Aspose.PDF (21.4 versus 24.2) shows peak usage of 2.1GB and 5.6GB respectively

I would like to echo the urgency of a fix for this one, which was reported a while ago but is still awaiting resolution.

Running the same C# code in a profiler against 2 different versions of Aspose (21.4 versus 24.2) shows peak usage of 2.1GB and 5.6GB respectively.
v21.4.png (27.2 KB)

v24.2.png (28.5 KB)

The code we use pulls in various different file formats (JPEG, DOCX, PDF) into a single PDF. We can’t control the volume or variety of the files we’re combining. It’s noticeable on the version 21.4 run that memory usage has the peaks and troughs we would expect as documents are loaded or unloaded for combination whereas the 24.2 version is virtually all uphill.

This problem is stopping us deploying our code into the client’s Azure environment due to regular ‘out of memory’ errors.

@pjjonah66

Would you kindly provide some code snippet and sample files for our reference along with the details of your environment?
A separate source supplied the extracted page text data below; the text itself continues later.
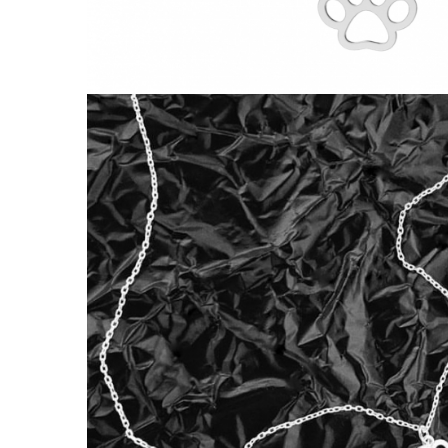
Lănțișoare cu Semilună
Lănțișoare cu Zodii
Lănțișoare cu Animale
Lănțișoare cu Molecule
Lănțișoare cu Pietre Naturale
Lănțișoare Argint Diverse
COLIERE CU PERLE
Coliere cu Perle Naturale
Coliere cu Perle Preciosa
COLIERE ȘNUR REGLABIL
Coliere cu Inimioare
Coliere cu Cruce
Coliere cu Stea
Coliere cu Soare
Coliere cu Semilună
Coliere cu Zodii
Coliere cu Flori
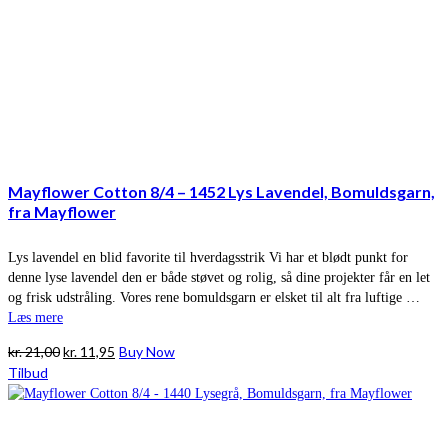
Mayflower Cotton 8/4 – 1452 Lys Lavendel, Bomuldsgarn,
fra Mayflower
Lys lavendel en blid favorite til hverdagsstrik Vi har et blødt punkt for
denne lyse lavendel den er både støvet og rolig, så dine projekter får en let
og frisk udstråling. Vores rene bomuldsgarn er elsket til alt fra luftige …
Læs mere
Den
Den
kr.
21,00
kr.
11,95
Buy Now
oprindelige
aktuelle
Tilbud
pris
pris
var:
er:
kr. 21,00.
kr. 11,95.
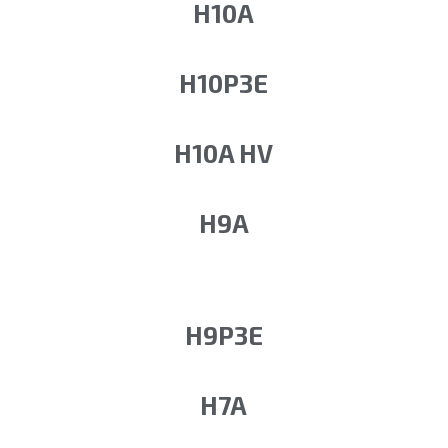
H10A
H10P3E
H10A HV
H9A
H9P3E
H7A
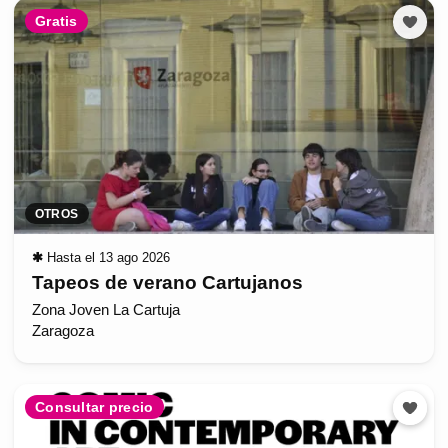
Gratis
OTROS
✱
Hasta el 13 ago 2026
Tapeos de verano Cartujanos
Zona Joven La Cartuja
Zaragoza
Consultar precio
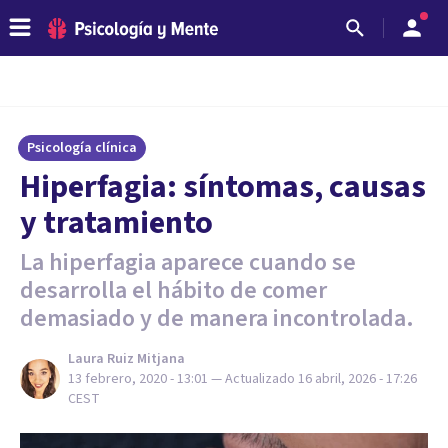
Psicología clínica
Hiperfagia: síntomas, causas
y tratamiento
La hiperfagia aparece cuando se
desarrolla el hábito de comer
demasiado y de manera incontrolada.
Laura Ruiz Mitjana
13 febrero, 2020 - 13:01
— Actualizado
16 abril, 2026 - 17:26
CEST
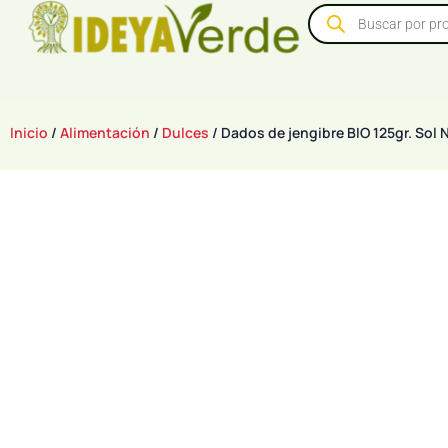
Inicio
/
Alimentación
/
Dulces
/ Dados de jengibre BIO 125gr. Sol 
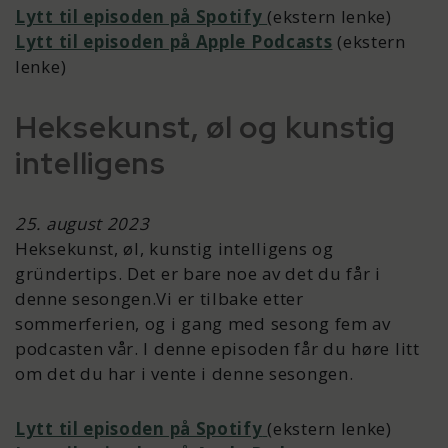
Lytt til episoden på Spotify
(ekstern lenke)
Lytt til episoden på Apple Podcasts
(ekstern
lenke)
Heksekunst, øl og kunstig
intelligens
25. august 2023
Heksekunst, øl, kunstig intelligens og
gründertips. Det er bare noe av det du får i
denne sesongen.Vi er tilbake etter
sommerferien, og i gang med sesong fem av
podcasten vår. I denne episoden får du høre litt
om det du har i vente i denne sesongen.
Lytt til episoden på Spotify
(ekstern lenke)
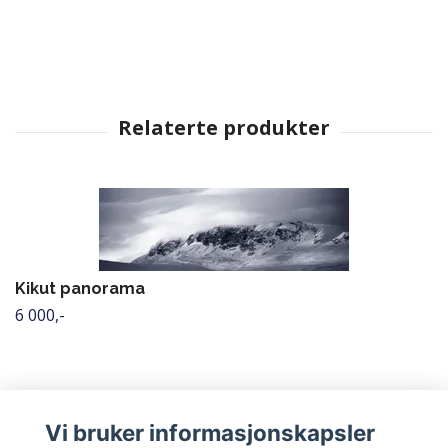
Kikut panorama
6 000,-
Vi bruker informasjonskapsler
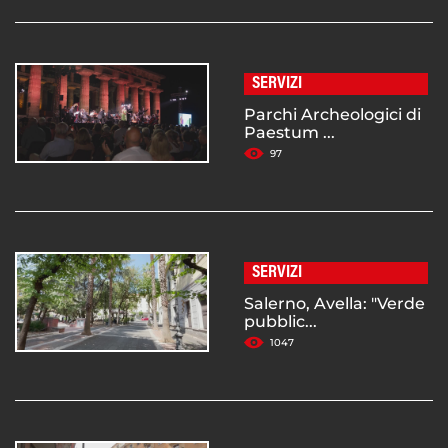
SERVIZI
Parchi Archeologici di
Paestum ...
97
SERVIZI
Salerno, Avella: "Verde
pubblic...
1047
We will try to replicate the issue in our environment and address it accordingly.

Hello Asad. The code doesn’t really lend itself to running in isolation as it relies heavily on multiple SQL server tables and BLOB storage read/writes. We have our own proprietary code to manage access to BLOB storage. We also run code through any HTML files we import to find/replace text fragments in there prior to pulling them into the PDF. The text we use for this also sits in the DB

@pjjonah66

May be you can please narrowed down the code snippet to the original issue and share some sample files with us to replicate with? This would help us in replicating the issue and address it accordingly.

Hello Asad.

If I get a chance to do something like this I will do. At the moment I’m having to concentrate on rolling back our code to use the version of Aspose we used to work with (ancient version 11.8.0.0, but with a maximum memory usage of 1.1GB for the process I outlined in this post) in order to get our client to accept a new release. Unfortunately, this version works fine but lacks the feature we upgraded for originally (ability to ignore ‘invalid font’ errors in some PDFs we try to pull in to the completed PDF).

@pjjonah66

We do understand your concerns and value them as well. However, we need some details for our reference that can help us in replicating the exact same issue in our environment in order to address it accordingly. Anyways, please take your time and share the requested details with us so that we can further proceed accordingly.